Internally displaced Afghan family who fleed from conflict. Picture:
Internally displaced Afghan family who fleed from conflict. Picture:
REUTERS/Parwz

Over 31 million people were forced to flee from their homes and are now living as internally displaced because of conflict, violence and disasters, new figures show.

The number increased sharply over five years to 2016 and nearly doubled since 2000, according to data uncovered by the Internal Displacement Monitoring Centre (IMDC).

Unlike refugees, internally displaced people have not crossed international borders seeking safety. Instead, they are on the run in their own country.

Of those the IMDC report displaced in 2016, 24.2 million displacements are associated with disasters.

 

Alexandra Bilak, Director of IDMC, said in a statement:

Some of these people have been displaced for long periods of time. In Syria, we are looking at families who have been forced to move over 25 times in the course of six years. So, it’s really time to put internal displacement back on the agenda.

Sub-Saharan Africa overtook the Middle-East as most affected by internal displacement in 2016. Conflict in the Democratic Republic of Congo drove a huge spike in the region, after over a million people were forced to flee during the year.

'We will return when it's safe'

Saidi Olivier, a displaced farmer in Mpati, North Kivu in the Democratic Republic of Congo is living in an internally displaced camp (IDP). He told IMDC:

We are here in this camp. There are many problems here. We are hungry, and we don't have proper clothes for protection against the rain.

We feel naked.The place we came from is still not safe. Our kitchen equipment, clothes and animals were all looted by armed groups.

But when it is safe again, we will return.

Mr Bilak said:

Low and lower income countries bear the brunt of internal displacement, every year. In those countries, governments struggle to provide adequate protection and assistance, which means that people become displaced for longer periods of time and that displacement puts an additional strain on already fragile societies and institutions.

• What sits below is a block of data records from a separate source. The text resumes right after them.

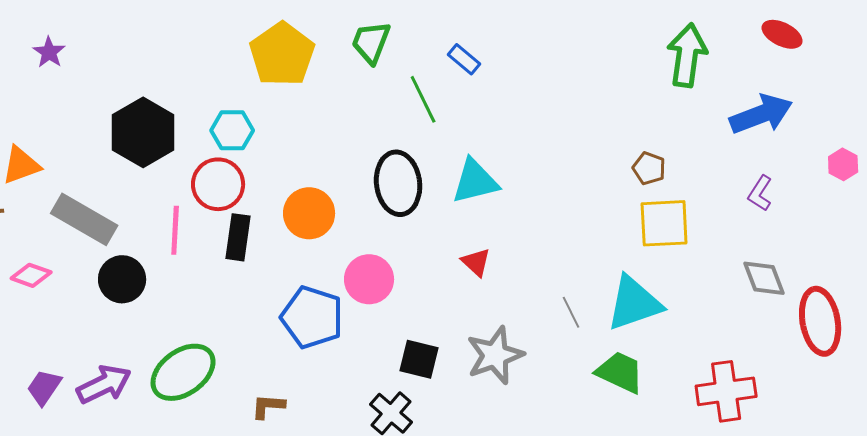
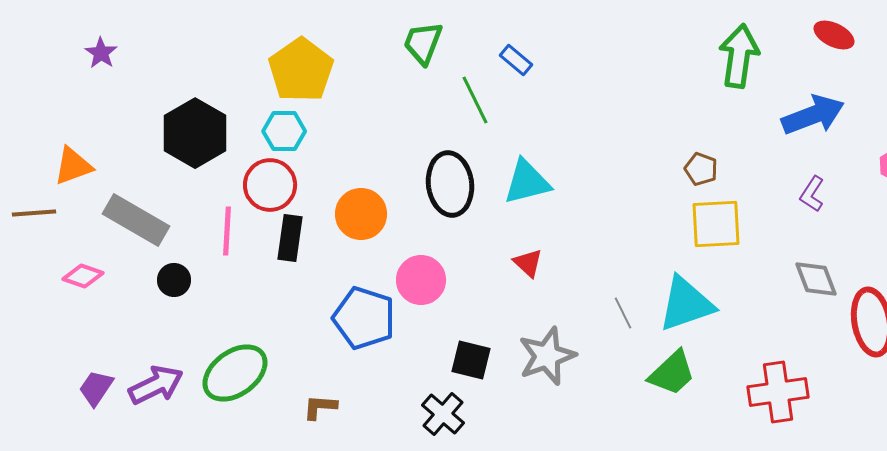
yellow pentagon: (282, 54) -> (301, 70), moved
black circle: (122, 279) -> (174, 280), size x0.7
green trapezoid: (620, 372) -> (672, 373), turned 112

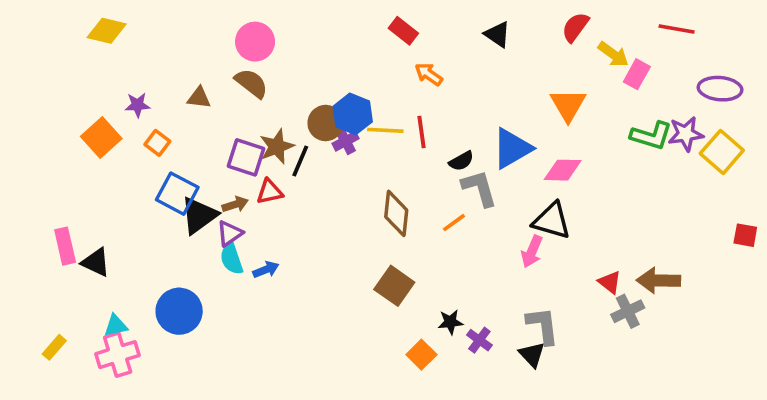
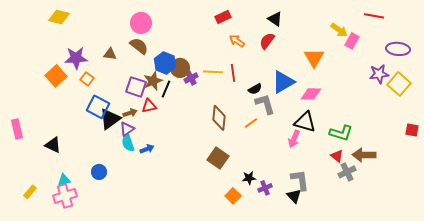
red semicircle: (575, 27) -> (267, 41), moved
red rectangle: (403, 31) -> (223, 17), turned -63
purple star: (137, 105) -> (76, 58), size x1.6
blue hexagon: (353, 114) -> (165, 63), moved
green L-shape: (651, 136) -> (341, 133), moved
pink rectangle: (65, 246) -> (17, 129), moved
blue circle: (179, 311) -> (99, 172), size x0.6
purple cross: (479, 340) -> (265, 188), turned 32

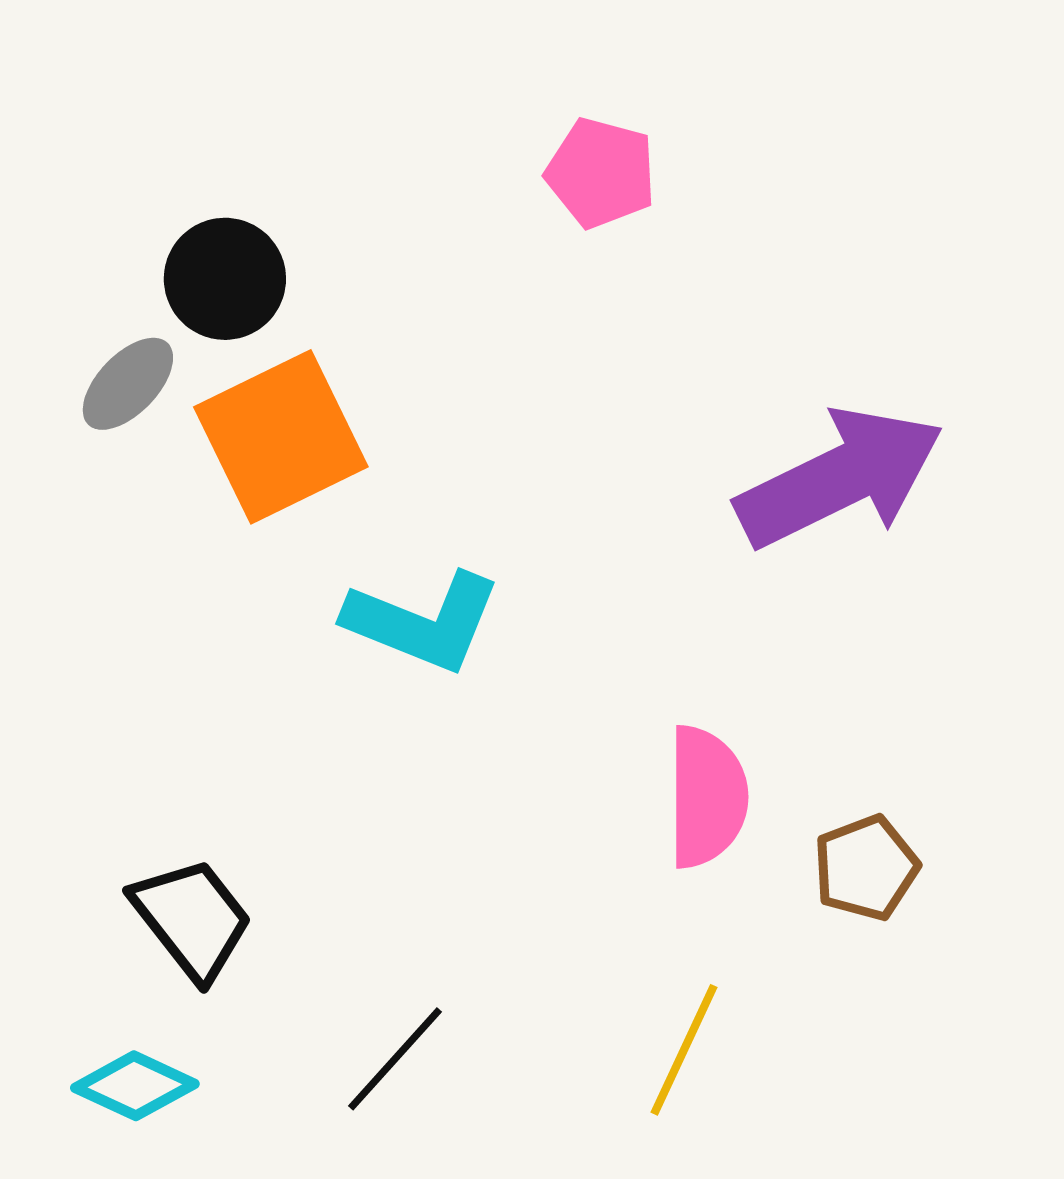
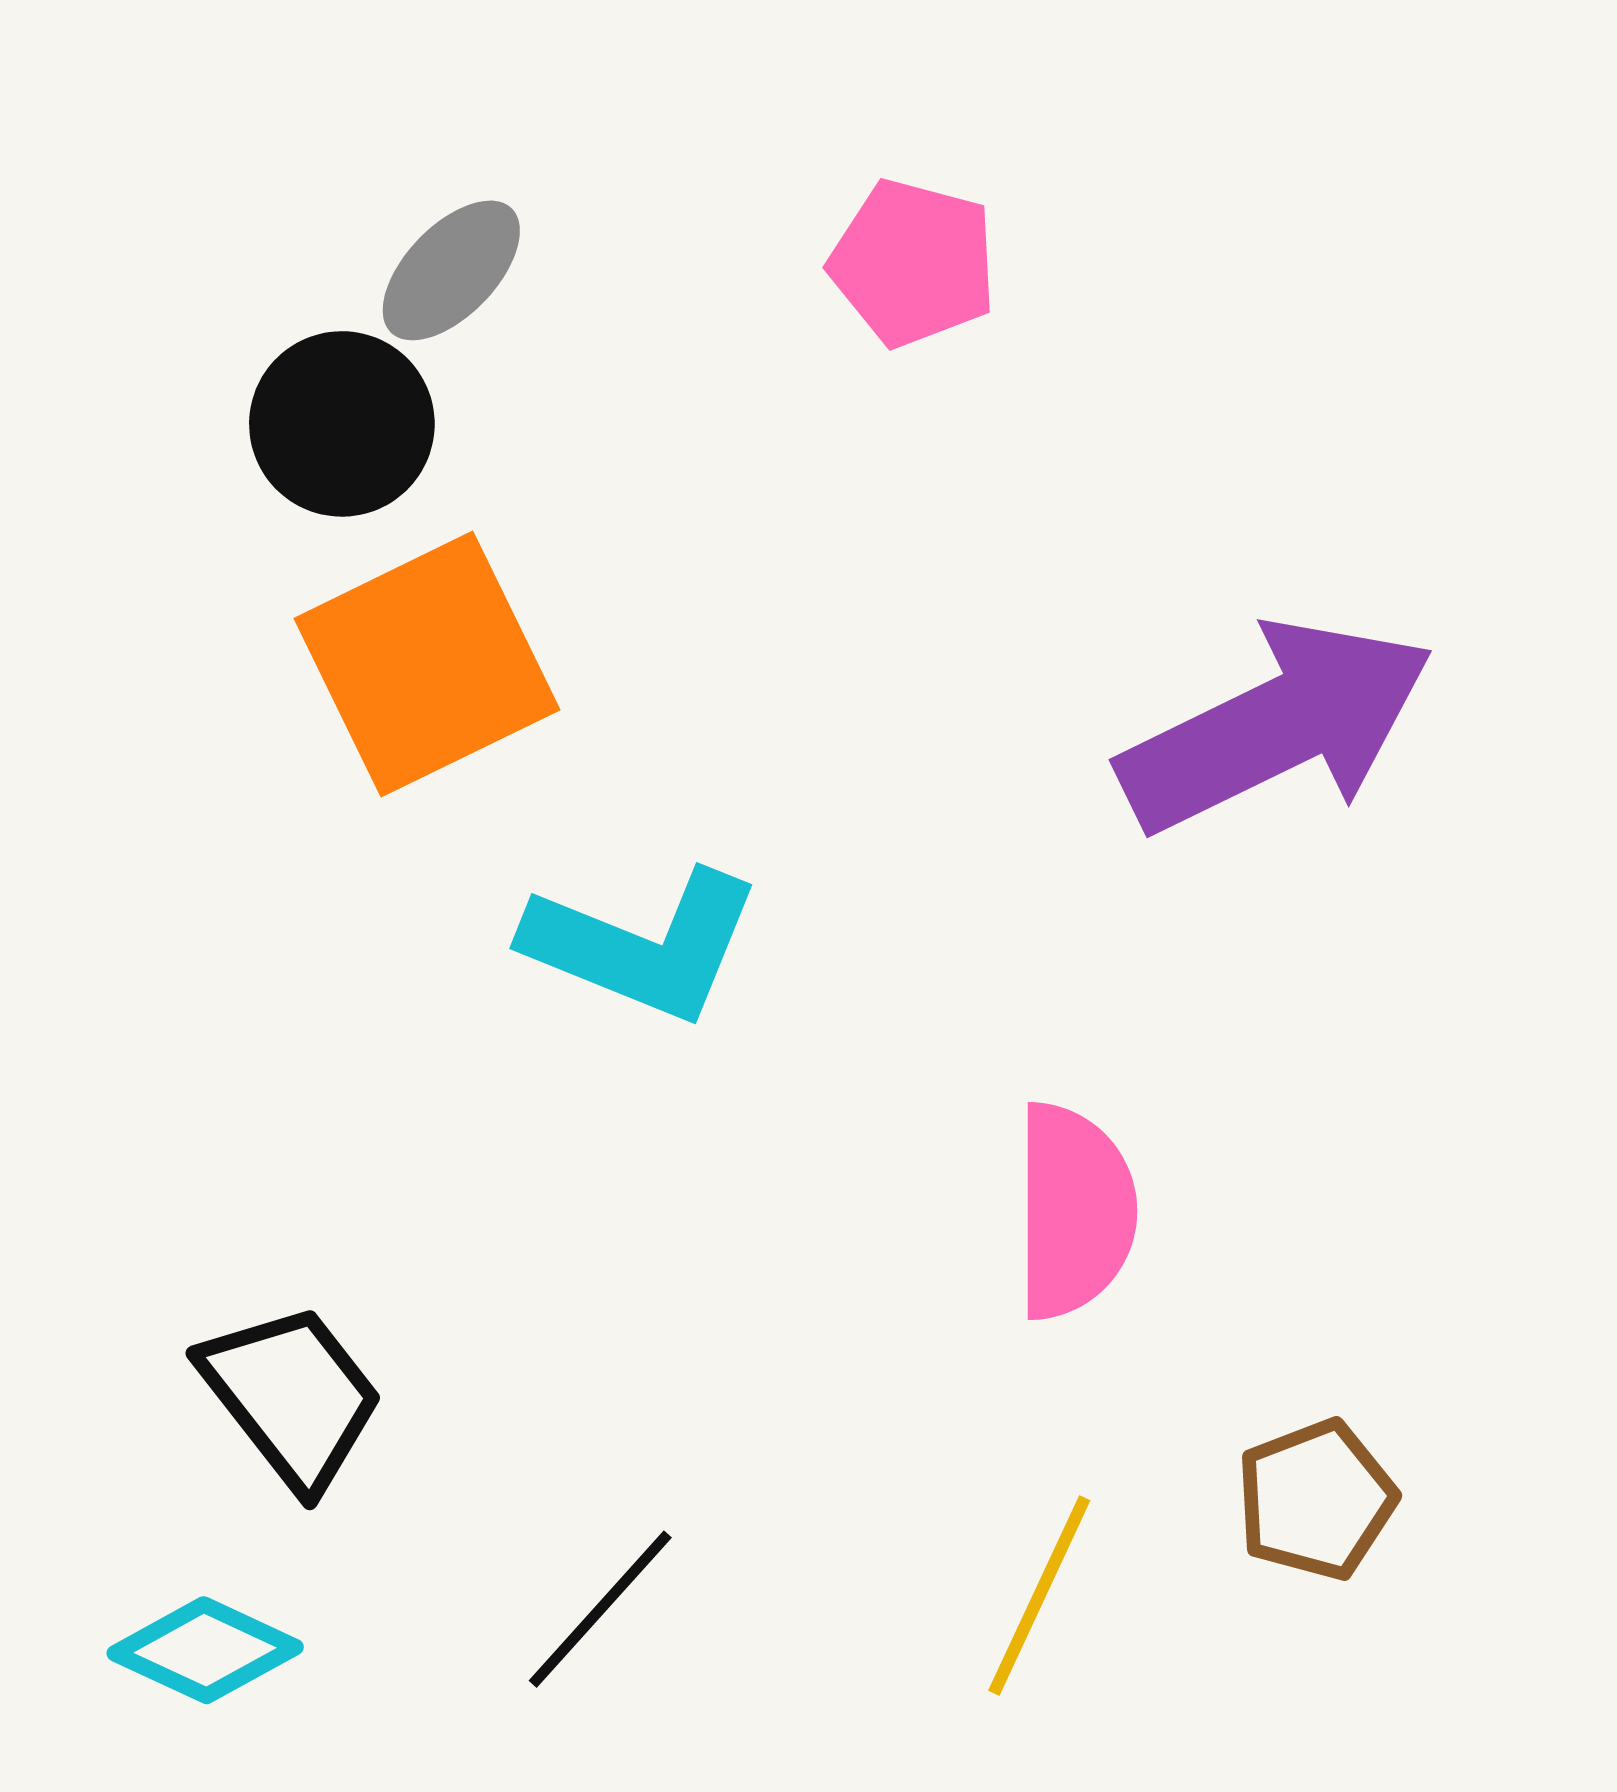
gray ellipse: (128, 384) -> (451, 270), moved
brown pentagon: (866, 868) -> (1316, 1500), moved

South and East Asia were the regions most affected by disasters. Weather-related hazards and storms brought about most of all new disaster displacements in 2016.

The figures also showed that there are more internally displaced people than refugees around the world. 

Jan Egeland, Secretary General of the Norwegian Refugee Council said:

Many people are displaced again and again, we see people, families in Syria displaced up to 25 times.

So this is an issue that has to be lifted to the highest political agendas and the highest political levels, worldwide.

Set up in 1998, IMDC monitors the global scale and patterns of internal displacement using data from sources and partners.